Example: Beacon Power Services — Both Boko Haram and the Niger Delta Avengers have been featured prominently in the 24-hour news cycle over the past year (and more). Our assessment of our investment into Beacon Power Services led us to believe that the risk of the activities of Boko Haram affecting Beacon Power Services was low — including the potential spillover effects of reduced tourism and increased governmental intervention. The Niger Delta Avengers announced their existence as we were closing our investment in Beacon Power Services; unlike the threat of Boko Haram, the Niger Delta Avengers directly affect the market Beacon Power Services operates in. However, we felt that a further decrease in the reliability of electricity provided by independent power providers and state-run power producers would potentially result in larger companies seeking to do business with Beacon Power Services — this view has also proven to be true, as Beacon Power Services is working closely with major Nigerian banks to provide comprehensive power solutions to those businesses.
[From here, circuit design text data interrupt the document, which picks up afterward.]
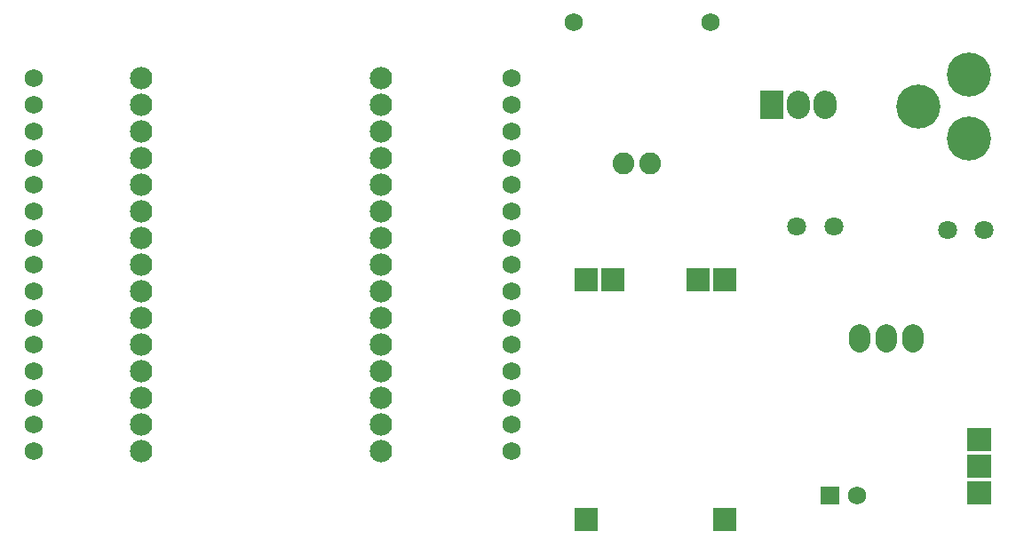
<source format=gbs>
G04 Layer: BottomSolderMaskLayer*
G04 EasyEDA v6.4.0, 2020-07-10T11:57:04+05:30*
G04 10c5ef2ce51e4c2f8f143787e658d517,b6e8962e620740079bb188d2402746ea,10*
G04 Gerber Generator version 0.2*
G04 Scale: 100 percent, Rotated: No, Reflected: No *
G04 Dimensions in inches *
G04 leading zeros omitted , absolute positions ,2 integer and 4 decimal *
%FSLAX24Y24*%
%MOIN*%
G90*
G70D02*

%ADD27C,0.078866*%
%ADD28C,0.086740*%
%ADD29C,0.068000*%
%ADD31C,0.082000*%
%ADD34C,0.084000*%
%ADD35C,0.165480*%
%ADD36C,0.070992*%

%LPD*%
G54D27*
G01X34850Y7712D02*
G01X34850Y7987D01*
G01X33850Y7712D02*
G01X33850Y7987D01*
G01X32850Y7712D02*
G01X32850Y7987D01*
G54D28*
G01X30550Y16698D02*
G01X30550Y16501D01*
G01X31550Y16698D02*
G01X31550Y16501D01*
G54D29*
G01X19800Y3600D03*
G01X19800Y4600D03*
G01X19800Y5600D03*
G01X19800Y6600D03*
G01X19800Y7600D03*
G01X19800Y8600D03*
G01X19800Y9600D03*
G01X19800Y10600D03*
G01X19800Y11600D03*
G01X19800Y12600D03*
G01X19800Y13600D03*
G01X19800Y14600D03*
G01X19800Y15600D03*
G01X19800Y16600D03*
G01X19800Y17600D03*
G01X1850Y3600D03*
G01X1850Y4600D03*
G01X1850Y5600D03*
G01X1850Y6600D03*
G01X1850Y7600D03*
G01X1850Y8600D03*
G01X1850Y9600D03*
G01X1850Y10600D03*
G01X1850Y11600D03*
G01X1850Y12600D03*
G01X1850Y13600D03*
G01X1850Y14600D03*
G01X1850Y15600D03*
G01X1850Y16600D03*
G01X1850Y17600D03*
G36*
G01X36910Y3609D02*
G01X36910Y4490D01*
G01X37789Y4490D01*
G01X37789Y3609D01*
G01X36910Y3609D01*
G37*
G36*
G01X36910Y2609D02*
G01X36910Y3490D01*
G01X37789Y3490D01*
G01X37789Y2609D01*
G01X36910Y2609D01*
G37*
G36*
G01X36910Y1609D02*
G01X36910Y2490D01*
G01X37789Y2490D01*
G01X37789Y1609D01*
G01X36910Y1609D01*
G37*
G54D31*
G01X24000Y14400D03*
G01X25000Y14400D03*
G36*
G01X22165Y615D02*
G01X22165Y1484D01*
G01X23034Y1484D01*
G01X23034Y615D01*
G01X22165Y615D01*
G37*
G36*
G01X27365Y615D02*
G01X27365Y1484D01*
G01X28234Y1484D01*
G01X28234Y615D01*
G01X27365Y615D01*
G37*
G36*
G01X23165Y9615D02*
G01X23165Y10484D01*
G01X24034Y10484D01*
G01X24034Y9615D01*
G01X23165Y9615D01*
G37*
G36*
G01X26365Y9615D02*
G01X26365Y10484D01*
G01X27234Y10484D01*
G01X27234Y9615D01*
G01X26365Y9615D01*
G37*
G36*
G01X22165Y9615D02*
G01X22165Y10484D01*
G01X23034Y10484D01*
G01X23034Y9615D01*
G01X22165Y9615D01*
G37*
G36*
G01X27365Y9615D02*
G01X27365Y10484D01*
G01X28234Y10484D01*
G01X28234Y9615D01*
G01X27365Y9615D01*
G37*
G36*
G01X29115Y16067D02*
G01X29115Y17132D01*
G01X29984Y17132D01*
G01X29984Y16067D01*
G01X29115Y16067D01*
G37*
G54D34*
G01X14900Y3600D03*
G01X14900Y4600D03*
G01X14900Y5600D03*
G01X14900Y6600D03*
G01X14900Y7600D03*
G01X14900Y8600D03*
G01X14900Y9600D03*
G01X14900Y10600D03*
G01X14900Y11600D03*
G01X14900Y12600D03*
G01X14900Y13600D03*
G01X14900Y14600D03*
G01X14900Y15600D03*
G01X14900Y16600D03*
G01X14900Y17600D03*
G01X5900Y3600D03*
G01X5900Y4600D03*
G01X5900Y5600D03*
G01X5900Y6600D03*
G01X5900Y7600D03*
G01X5900Y8600D03*
G01X5900Y9600D03*
G01X5900Y10600D03*
G01X5900Y11600D03*
G01X5900Y12600D03*
G01X5900Y13600D03*
G01X5900Y14600D03*
G01X5900Y15600D03*
G01X5900Y16600D03*
G01X5900Y17600D03*
G54D35*
G01X36950Y15330D03*
G01X36950Y17730D03*
G01X35060Y16550D03*
G54D29*
G01X27259Y19700D03*
G01X22140Y19700D03*
G54D36*
G01X31889Y12050D03*
G01X30510Y12050D03*
G01X37539Y11900D03*
G01X36160Y11900D03*
G36*
G01X31410Y1609D02*
G01X31410Y2290D01*
G01X32089Y2290D01*
G01X32089Y1609D01*
G01X31410Y1609D01*
G37*
G54D29*
G01X32750Y1950D03*
M00*
M02*

</source>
- What role will the company play in the labor market, and what is the company’s plan to manage its human capital?
- What is the company doing to support the stability of its stakeholders, and how might the company do more?
- Will the company be viewed adversely by any stakeholder group due to its business model, business purpose or labor practices?
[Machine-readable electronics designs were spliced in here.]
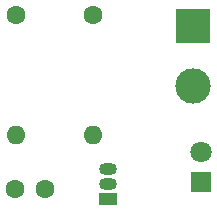
<source format=gbr>
G04 #@! TF.GenerationSoftware,KiCad,Pcbnew,(5.1.5)-3*
G04 #@! TF.CreationDate,2020-11-04T23:24:00+03:00*
G04 #@! TF.ProjectId,dark dedector,6461726b-2064-4656-9465-63746f722e6b,rev?*
G04 #@! TF.SameCoordinates,Original*
G04 #@! TF.FileFunction,Copper,L1,Top*
G04 #@! TF.FilePolarity,Positive*
%FSLAX46Y46*%
G04 Gerber Fmt 4.6, Leading zero omitted, Abs format (unit mm)*
G04 Created by KiCad (PCBNEW (5.1.5)-3) date 2020-11-04 23:24:00*
%MOMM*%
%LPD*%
G04 APERTURE LIST*
%ADD10O,1.600000X1.600000*%
%ADD11C,1.600000*%
%ADD12R,3.000000X3.000000*%
%ADD13C,3.000000*%
%ADD14R,1.800000X1.800000*%
%ADD15C,1.800000*%
%ADD16O,1.500000X1.050000*%
%ADD17R,1.500000X1.050000*%
G04 APERTURE END LIST*
D10*
X90000000Y-83160000D03*
D11*
X90000000Y-73000000D03*
D10*
X83500000Y-83160000D03*
D11*
X83500000Y-73000000D03*
D12*
X98500000Y-74000000D03*
D13*
X98500000Y-79080000D03*
D14*
X99200000Y-87200000D03*
D15*
X99200000Y-84660000D03*
D16*
X91300000Y-87330000D03*
X91300000Y-86060000D03*
D17*
X91300000Y-88600000D03*
D11*
X83400000Y-87800000D03*
X85940000Y-87800000D03*
M02*

</source>
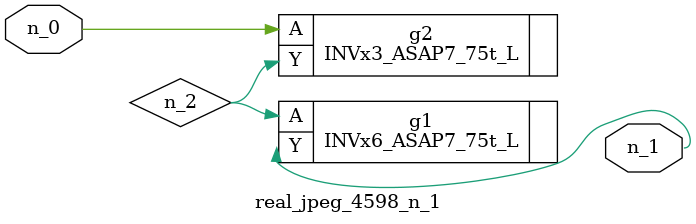
<source format=v>
module real_jpeg_4598_n_1 (n_0, n_1);

input n_0;

output n_1;

wire n_2;

INVx3_ASAP7_75t_L g2 ( 
.A(n_0),
.Y(n_2)
);

INVx6_ASAP7_75t_L g1 ( 
.A(n_2),
.Y(n_1)
);


endmodule
</source>
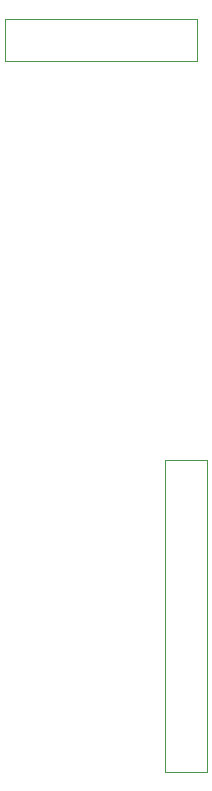
<source format=gbr>
G04 #@! TF.GenerationSoftware,KiCad,Pcbnew,(5.1.5-0-10_14)*
G04 #@! TF.CreationDate,2020-10-09T22:17:27-04:00*
G04 #@! TF.ProjectId,AYOM - VCA Control Board,41594f4d-202d-4205-9643-4120436f6e74,1.1*
G04 #@! TF.SameCoordinates,Original*
G04 #@! TF.FileFunction,Other,User*
%FSLAX46Y46*%
G04 Gerber Fmt 4.6, Leading zero omitted, Abs format (unit mm)*
G04 Created by KiCad (PCBNEW (5.1.5-0-10_14)) date 2020-10-09 22:17:27*
%MOMM*%
%LPD*%
G04 APERTURE LIST*
%ADD10C,0.050000*%
G04 APERTURE END LIST*
D10*
X77350000Y-88814500D02*
X77350000Y-92364500D01*
X77350000Y-92364500D02*
X93600000Y-92364500D01*
X93600000Y-92364500D02*
X93600000Y-88814500D01*
X93600000Y-88814500D02*
X77350000Y-88814500D01*
X94446500Y-126165000D02*
X90896500Y-126165000D01*
X90896500Y-126165000D02*
X90896500Y-152565000D01*
X90896500Y-152565000D02*
X94446500Y-152565000D01*
X94446500Y-152565000D02*
X94446500Y-126165000D01*
M02*

</source>
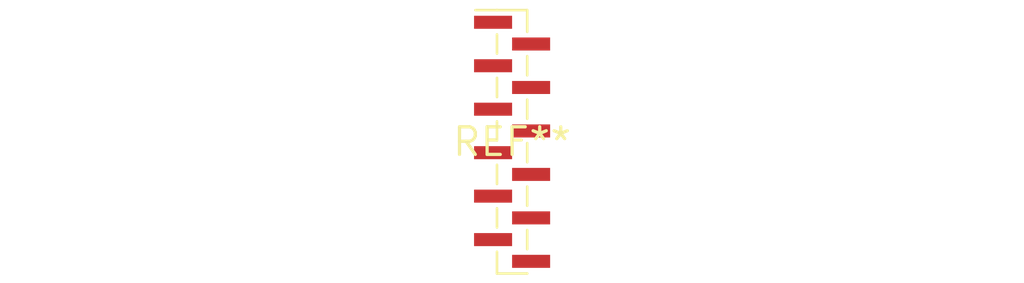
<source format=kicad_pcb>
(kicad_pcb (version 20240108) (generator pcbnew)

  (general
    (thickness 1.6)
  )

  (paper "A4")
  (layers
    (0 "F.Cu" signal)
    (31 "B.Cu" signal)
    (32 "B.Adhes" user "B.Adhesive")
    (33 "F.Adhes" user "F.Adhesive")
    (34 "B.Paste" user)
    (35 "F.Paste" user)
    (36 "B.SilkS" user "B.Silkscreen")
    (37 "F.SilkS" user "F.Silkscreen")
    (38 "B.Mask" user)
    (39 "F.Mask" user)
    (40 "Dwgs.User" user "User.Drawings")
    (41 "Cmts.User" user "User.Comments")
    (42 "Eco1.User" user "User.Eco1")
    (43 "Eco2.User" user "User.Eco2")
    (44 "Edge.Cuts" user)
    (45 "Margin" user)
    (46 "B.CrtYd" user "B.Courtyard")
    (47 "F.CrtYd" user "F.Courtyard")
    (48 "B.Fab" user)
    (49 "F.Fab" user)
    (50 "User.1" user)
    (51 "User.2" user)
    (52 "User.3" user)
    (53 "User.4" user)
    (54 "User.5" user)
    (55 "User.6" user)
    (56 "User.7" user)
    (57 "User.8" user)
    (58 "User.9" user)
  )

  (setup
    (pad_to_mask_clearance 0)
    (pcbplotparams
      (layerselection 0x00010fc_ffffffff)
      (plot_on_all_layers_selection 0x0000000_00000000)
      (disableapertmacros false)
      (usegerberextensions false)
      (usegerberattributes false)
      (usegerberadvancedattributes false)
      (creategerberjobfile false)
      (dashed_line_dash_ratio 12.000000)
      (dashed_line_gap_ratio 3.000000)
      (svgprecision 4)
      (plotframeref false)
      (viasonmask false)
      (mode 1)
      (useauxorigin false)
      (hpglpennumber 1)
      (hpglpenspeed 20)
      (hpglpendiameter 15.000000)
      (dxfpolygonmode false)
      (dxfimperialunits false)
      (dxfusepcbnewfont false)
      (psnegative false)
      (psa4output false)
      (plotreference false)
      (plotvalue false)
      (plotinvisibletext false)
      (sketchpadsonfab false)
      (subtractmaskfromsilk false)
      (outputformat 1)
      (mirror false)
      (drillshape 1)
      (scaleselection 1)
      (outputdirectory "")
    )
  )

  (net 0 "")

  (footprint "PinHeader_1x12_P1.00mm_Vertical_SMD_Pin1Left" (layer "F.Cu") (at 0 0))

)

</source>
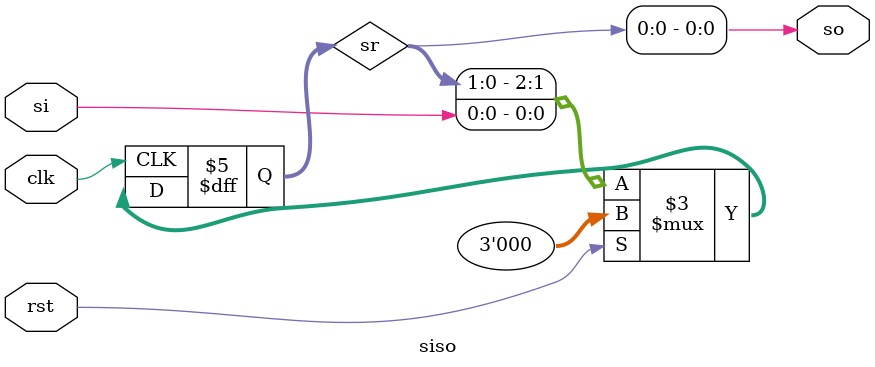
<source format=v>
module siso(input si,clk,rst, output reg so);
  reg [2:0] sr;
  assign so=sr[0];
  always@(posedge clk)begin
    if(rst)
      sr<=3'b000;
    else begin
      sr<= {sr[1:0],si};
    end
  end
endmodule

  

</source>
- If successful, how might the company support further social stability in the areas where it operates?
Example: MoringaConnect — As a producer of premium, organic goods, MoringaConnect is exposed at many levels to the stability of its various stakeholders — the farmers whom grow the moringa, the communities where the moringa is farmed, the employees who help to process its products, etc. As organic, premium goods command higher prices in the market, we understood any risk to achieving this certification would have significant impact on our investment. For this and other reasons, we assessed the social stability risk as high in our investment into MoringaConnect — it therefore became critical that we understood how the company would manage its relationships with its outgrower farmers, what additional services it would provide to those farmers and how much it would pay the farmers for the moringa leaves and moringa seeds that make its core products. A system of community-enforced procedures, codified by contracts but largely enforced based on reputation and mutual benefits, led us to believe the social stability risk was mitigated to a manageable level.
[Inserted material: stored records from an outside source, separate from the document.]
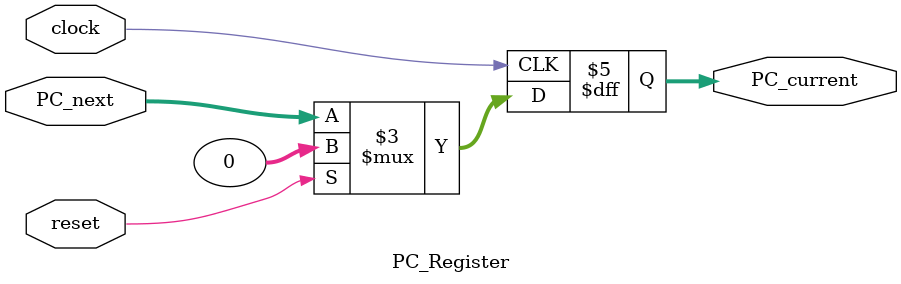
<source format=v>
module PC_Register(PC_next, clock, reset, PC_current);

	input [31:0] PC_next; //A entrada representa a próxima instrução
	
	input reset; //O reset é uma chave para reiniciar e travar a execução do algoritmo
	input clock;

	output reg [31:0] PC_current; //A saida representa a atual instrução, que se torna a próxima a cada clock
	
	
	always @(posedge clock) begin // clock dividido de 1sg, clock do sistema, clock principal
		if(reset)
			begin
				PC_current = 0;		
			end
		else
			begin
				PC_current = PC_next;
			end
	end
	
endmodule
</source>
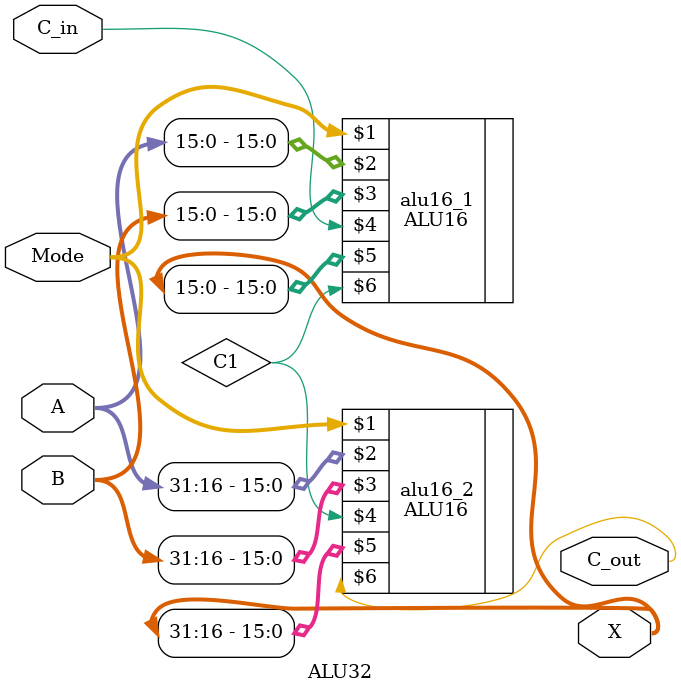
<source format=v>

module ALU32 (
	input wire [7:0] Mode,
	input [31:0] A,
	input [31:0] B,
	input C_in,
	output [31:0] X,
	output C_out);

	ALU16 alu16_1 (Mode, A[15:0],  B[15:0],  C_in, X[15:0], C1);
	ALU16 alu16_2 (Mode, A[31:16], B[31:16], C1, X[31:16], C_out);
endmodule

</source>
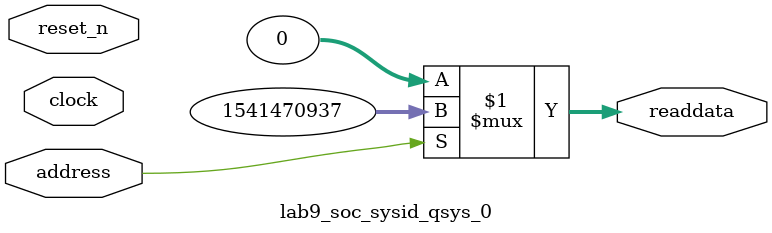
<source format=v>



// synthesis translate_off
`timescale 1ns / 1ps
// synthesis translate_on

// turn off superfluous verilog processor warnings 
// altera message_level Level1 
// altera message_off 10034 10035 10036 10037 10230 10240 10030 

module lab9_soc_sysid_qsys_0 (
               // inputs:
                address,
                clock,
                reset_n,

               // outputs:
                readdata
             )
;

  output  [ 31: 0] readdata;
  input            address;
  input            clock;
  input            reset_n;

  wire    [ 31: 0] readdata;
  //control_slave, which is an e_avalon_slave
  assign readdata = address ? 1541470937 : 0;

endmodule



</source>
Despite the risks (perceived and real) in emerging markets, the fundamental needs of businesses exist and, where the pain is great enough, there are entrepreneurs solving these problems. This is one of the main lessons we are learning about entrepreneurs in developing countries: the obstacles that exist in these markets are matched by the local understanding and the tenacity of the entrepreneurs that have chosen to build scalable businesses to solve local problems. We’ve seen this in each of the companies we’ve invested in. It’s why we provide them with capital and why you should too.